The delicate flavour of meat is enhanced by lemon juice and a light velvety mayonnaise.
Legend has it that carpaccio was first created in Italy around 1950 in honour of the artist Vittorio Carpaccio who was exhibiting his artworks in Italy around that time.
Giuseppe Cipriani, the director of Harry's Bar, drew inspiration from the artist's works when he devised this raw meat recipe to satisfy a request put forward by one of his clients.
From then on, carpaccio became one of the most renowned dishes of the Italian culinary scene and thanks to its rich flavour, soon made its appearance on many dining tables around the world.

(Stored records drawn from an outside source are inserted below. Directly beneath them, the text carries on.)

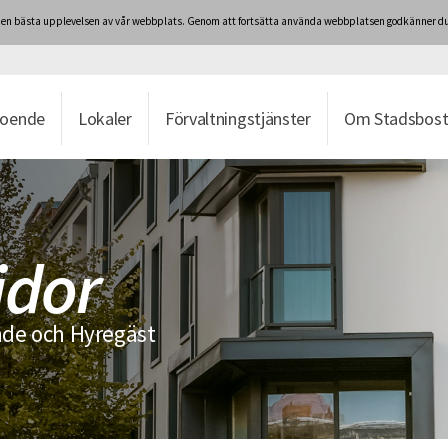
ig den bästa upplevelsen av vår webbplats. Genom att fortsätta använda webbplatsen godkänner du
boende
Lokaler
Förvaltningstjänster
Om Stadsbost
idor
de och Hyregäst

Extremely fresh and appetizing, carpaccio is a perfect summer dish since it requires no cooking. However, don't let the simplicity of its ingredients fool you: this is a dish that depends on a perfect balance and delicate harmonies which must be respected with loving care.
Cut the meat into very fine slices and lay them out on a plate. Make the mayonnaise by putting the yolks into a bowl and beating them with an electric whisk as you gradually add the oil in a slow drizzle. When the sauce is velvety smooth, add a few drops of lemon juice and a pinch of salt.
Put the Worcester sauce, milk and a little lemon juice in another smaller bowl, mixing well, and add this sauce to the mayonnaise. Drizzle the sauce onto the meat and, if you like, add a few rocket leaves and some slices of champignon mushrooms.
Down through the years, the basic recipe for carpaccio has been applied to numerous ingredients other than beef sirloin. Fish, vegetables and even some types of cheese are cut very finely and then dressed with sauces to enhance their flavour.